Try it
What follows is a set of entries. Give them again exactly, without the pictures.

Input records
>>>>>

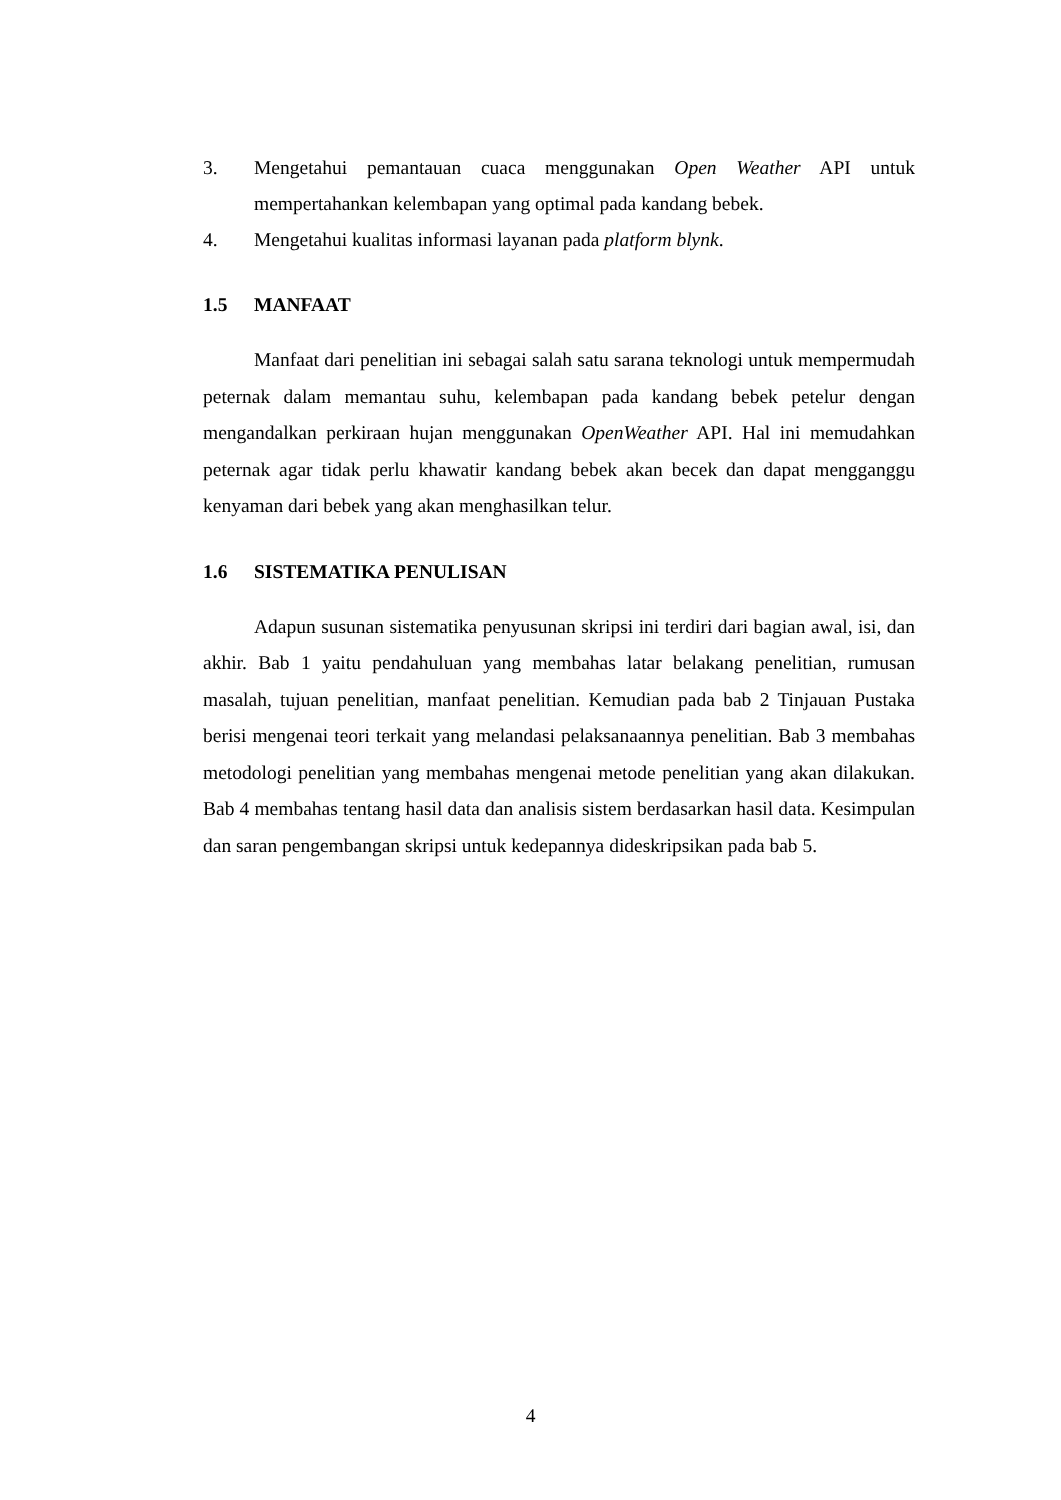3. Mengetahui pemantauan cuaca menggunakan Open Weather API untuk mempertahankan kelembapan yang optimal pada kandang bebek.
4. Mengetahui kualitas informasi layanan pada platform blynk.
1.5 MANFAAT
Manfaat dari penelitian ini sebagai salah satu sarana teknologi untuk mempermudah peternak dalam memantau suhu, kelembapan pada kandang bebek petelur dengan mengandalkan perkiraan hujan menggunakan OpenWeather API. Hal ini memudahkan peternak agar tidak perlu khawatir kandang bebek akan becek dan dapat mengganggu kenyaman dari bebek yang akan menghasilkan telur.
1.6 SISTEMATIKA PENULISAN
Adapun susunan sistematika penyusunan skripsi ini terdiri dari bagian awal, isi, dan akhir. Bab 1 yaitu pendahuluan yang membahas latar belakang penelitian, rumusan masalah, tujuan penelitian, manfaat penelitian. Kemudian pada bab 2 Tinjauan Pustaka berisi mengenai teori terkait yang melandasi pelaksanaannya penelitian. Bab 3 membahas metodologi penelitian yang membahas mengenai metode penelitian yang akan dilakukan. Bab 4 membahas tentang hasil data dan analisis sistem berdasarkan hasil data. Kesimpulan dan saran pengembangan skripsi untuk kedepannya dideskripsikan pada bab 5.
4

<<<<<

Response to the exercise
3. Mengetahui pemantauan cuaca menggunakan Open Weather API untuk mempertahankan kelembapan yang optimal pada kandang bebek.
4. Mengetahui kualitas informasi layanan pada platform blynk.
1.5 MANFAAT
Manfaat dari penelitian ini sebagai salah satu sarana teknologi untuk mempermudah peternak dalam memantau suhu, kelembapan pada kandang bebek petelur dengan mengandalkan perkiraan hujan menggunakan OpenWeather API. Hal ini memudahkan peternak agar tidak perlu khawatir kandang bebek akan becek dan dapat mengganggu kenyaman dari bebek yang akan menghasilkan telur.
1.6 SISTEMATIKA PENULISAN
Adapun susunan sistematika penyusunan skripsi ini terdiri dari bagian awal, isi, dan akhir. Bab 1 yaitu pendahuluan yang membahas latar belakang penelitian, rumusan masalah, tujuan penelitian, manfaat penelitian. Kemudian pada bab 2 Tinjauan Pustaka berisi mengenai teori terkait yang melandasi pelaksanaannya penelitian. Bab 3 membahas metodologi penelitian yang membahas mengenai metode penelitian yang akan dilakukan. Bab 4 membahas tentang hasil data dan analisis sistem berdasarkan hasil data. Kesimpulan dan saran pengembangan skripsi untuk kedepannya dideskripsikan pada bab 5.
4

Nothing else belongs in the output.